Yes, that’s right. They just turned evidence for an increased sensitivity and responsiveness toward their playmates—the chimps were, after all playing a game, which is not quite the same as, say, stealing someone’s land and extirpating them, which someone we could name has done once or twice or a million times—into evidence that chimpanzees are deceitful and manipulative.
Please note also some of the other propaganda in that paragraph. First, it’s irrelevant that humans “left the trees”; how does leaving trees for grasslands imply the development of “language, semantic thought and cooperation”? The phrase “left the trees” pretty clearly is used here as shorthand to signify humans separating themselves—psychologically and spiritually, since of course it’s not possible physically—from Nature. Second, nonhumans have highly developed “language, semantic thought and cooperation,” which means, much as we humble narcissists like to think we invented everything, that humans didn’t “develop” them. Third, it is this culture that is refusing to cooperate with the rest of the world, but is instead projecting its own competitive mindset onto reality (Selfish Gene, anyone?).
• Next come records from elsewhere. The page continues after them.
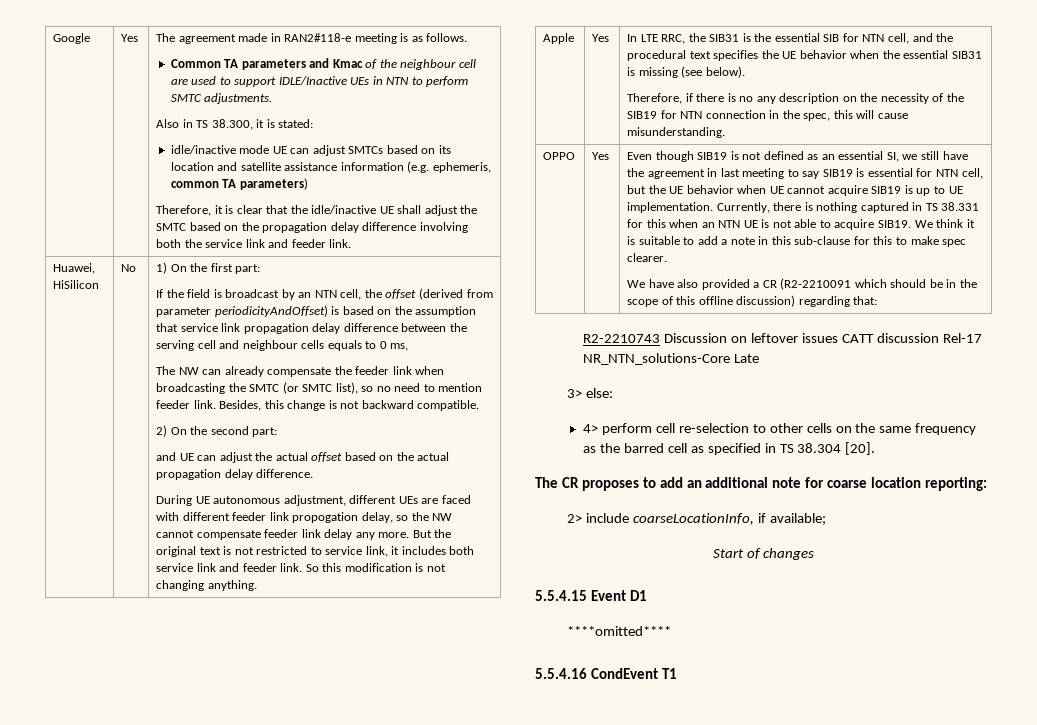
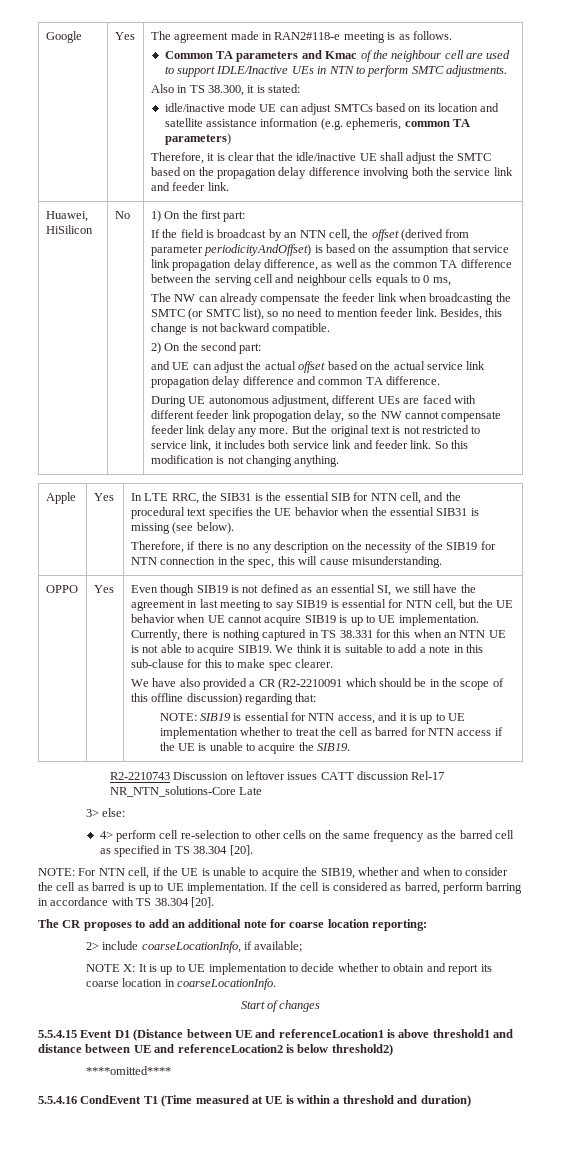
(341, 328) none -> [264,259,458,271] difference, as well as the common TA
[156,469,253,480] propagation delay -> [427,361,486,370] [150,376,383,388] service link propagation delay difference and common TA
(878, 300) none -> [159,712,466,724] [159,727,503,739] [159,742,351,754] // NOTE: SIB19 is essential for NTN access, and it is up to UE implementation whether to treat the cell as barred for NTN access if the UE is unable to acquire the SIB19.
(876, 448) none -> [38,867,509,879] [38,882,523,894] [38,897,214,908] // NOTE: For NTN cell, if the UE is unable to acquire the SIB19, whether and when to consider the cell as barred is up to UE implementation. If the cell is considered as barred, perform barring in accordance with TS 38.304 [20].
(826, 519) none -> [85,963,492,975] [85,978,276,990] // NOTE X: It is up to UE implementation to decide whether to obtain and report its coarse location in coarseLocationInfo.
[567,626,672,636] [535,668,677,679] // ****omitted**** // 5.5.4.16 CondEvent T1 -> [133,1029,514,1041] [38,1044,393,1056] [85,1066,171,1075] [38,1095,471,1107] (Distance between UE and referenceLocation1 is above threshold1 and distance between UE and referenceLocation2 is below threshold2) // ****omitted**** // 5.5.4.16 CondEvent T1 (Time measured at UE is within a threshold and duration)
Salmon, forests, and rivers seem to cooperate just fine. The paragraph is really just a recapitulation of the Great Chain of Being, nothing more than the tired re-assertion that “At some point in the past, humans crossed some otherwise impassible chasm that now separates Humans from Nature, stopped being another animal that is red in tooth and claw, stopped being matter, and became mind, became elevated, filled with abstract thoughts (never mind that the chimpanzees were playing this game on a computer, and you can’t get much more abstract than that) and became (cue the swell of violins to drown out the screams of this culture’s human and nonhuman victims) cooperative.”
The original paragraph would be far more accurate if it read, “After some humans metaphorically ‘left the trees’ by defining themselves as separate from and superior to Nature—and to maintain this self-definition they must put themselves in perpetual opposition to Nature—they developed patriarchy, wars of extermination, and ecocide; and they traded cooperation for competition, domination, and manipulation; while these humans’ ‘distant cousins’ have been thrown off their lands, ripped from their families and friends, and subjected to stupid lab tests.”
It doesn’t really matter whether any of the human supremacist assertions make sense, so long as they serve our sense of superiority. Chimpanzees are better than are humans at these games, which then somehow means humans are superior, smarter, and more cooperative. And besides, chimps are deceitful and manipulative. They must be; it couldn’t actually be that they are better than we are at something. The big cheaters. So there.